Marine Microscale Interactions: Exploring the Ecological Relationships Between a Cosmopolitan Eukaryotic Diatom Thalassiosira rotula and its Associated Heterotrophic Bacterial Assemblage

Olivia Marjorie Ahern1, Tiffany Williams2, Kerry A Whittaker3,4, Dana Hunt2 and Tatiana A Rynearson1, (1)University of Rhode Island, Graduate School of Oceanography, Narragansett, RI, United States, (2)Duke University, Marine Sciences and Conservation, Beaufort, NC, United States, (3)Bates College, Lewiston, ME, (4)Coastal Studies for Girls, Freeport, ME
Abstract:
Interspecies microscale interactions between eukaryotic marine diatoms and heterotrophic bacteria play a role in global oceanic biogeochemical cycling by influencing nutrient and carbon cycling, rates of primary production, and phytoplankton community structure. Studies have shown that marine diatoms carry a specific bacterial assemblage in their phycosphere, but little research has been done to identify these bacterial species and to characterize their ecological relationships despite their strong potential to regulate diatom growth and production. In order to further explore ecological interactions between bacteria and diatoms, we are characterizing the taxonomic composition of phycosphere communities from isolates of the cosmopolitan marine diatom Thalassiosira rotula collected from around the globe and identifying whether environmental factors, different host T. rotula strains, space or season correlate with different phycosphere communities.
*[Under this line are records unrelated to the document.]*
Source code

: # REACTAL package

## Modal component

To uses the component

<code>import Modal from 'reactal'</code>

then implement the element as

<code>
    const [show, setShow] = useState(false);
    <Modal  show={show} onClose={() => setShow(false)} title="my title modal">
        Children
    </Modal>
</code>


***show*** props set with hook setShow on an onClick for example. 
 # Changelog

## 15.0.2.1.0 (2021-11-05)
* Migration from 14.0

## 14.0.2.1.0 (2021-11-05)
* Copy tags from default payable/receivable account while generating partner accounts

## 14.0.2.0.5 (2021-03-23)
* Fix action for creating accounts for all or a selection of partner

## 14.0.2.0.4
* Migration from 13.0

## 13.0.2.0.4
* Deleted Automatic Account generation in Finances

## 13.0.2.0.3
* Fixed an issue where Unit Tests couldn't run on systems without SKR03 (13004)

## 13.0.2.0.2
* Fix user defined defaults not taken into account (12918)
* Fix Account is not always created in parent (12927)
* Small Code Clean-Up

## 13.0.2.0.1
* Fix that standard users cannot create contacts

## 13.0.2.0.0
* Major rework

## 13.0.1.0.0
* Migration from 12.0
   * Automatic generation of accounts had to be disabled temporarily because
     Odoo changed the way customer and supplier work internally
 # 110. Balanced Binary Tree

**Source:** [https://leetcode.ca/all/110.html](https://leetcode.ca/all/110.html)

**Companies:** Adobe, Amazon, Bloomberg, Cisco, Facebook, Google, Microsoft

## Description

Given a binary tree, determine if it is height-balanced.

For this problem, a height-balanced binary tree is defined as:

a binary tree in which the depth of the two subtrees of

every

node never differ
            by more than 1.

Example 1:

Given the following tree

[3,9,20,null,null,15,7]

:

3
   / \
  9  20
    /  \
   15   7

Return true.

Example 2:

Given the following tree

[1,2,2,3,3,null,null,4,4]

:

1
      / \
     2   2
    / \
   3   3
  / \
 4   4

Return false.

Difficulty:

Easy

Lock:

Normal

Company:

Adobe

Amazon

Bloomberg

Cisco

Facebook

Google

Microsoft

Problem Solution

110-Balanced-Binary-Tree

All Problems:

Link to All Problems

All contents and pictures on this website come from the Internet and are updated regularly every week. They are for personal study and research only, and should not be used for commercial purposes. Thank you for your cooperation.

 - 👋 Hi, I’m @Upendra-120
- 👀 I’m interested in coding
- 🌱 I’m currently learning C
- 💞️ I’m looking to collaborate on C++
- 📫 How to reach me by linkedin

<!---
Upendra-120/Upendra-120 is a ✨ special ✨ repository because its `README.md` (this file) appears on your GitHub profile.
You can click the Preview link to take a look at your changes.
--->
For our initial analyses, we amplified and sequenced the 16S rDNA v34 region of the phycosphere assemblage of 53 T. rotula isolates from eight locations around the globe and obtained > 420,000 paired-end sequences. We identified > 250 different bacterial operational taxonomic units (OTUs). Although many OTUs were shared across populations which identified to members of Alphaproteobacteria and Gammaproteobacteria, we identified distinct bacterial assemblages associated with different locations. The presence of distinct phycosphere bacterial communities may regulate diatom growth which potentially affects rates of primary production, nutrient bioavailablity, and, ultimately, energy transfer to higher trophic levels.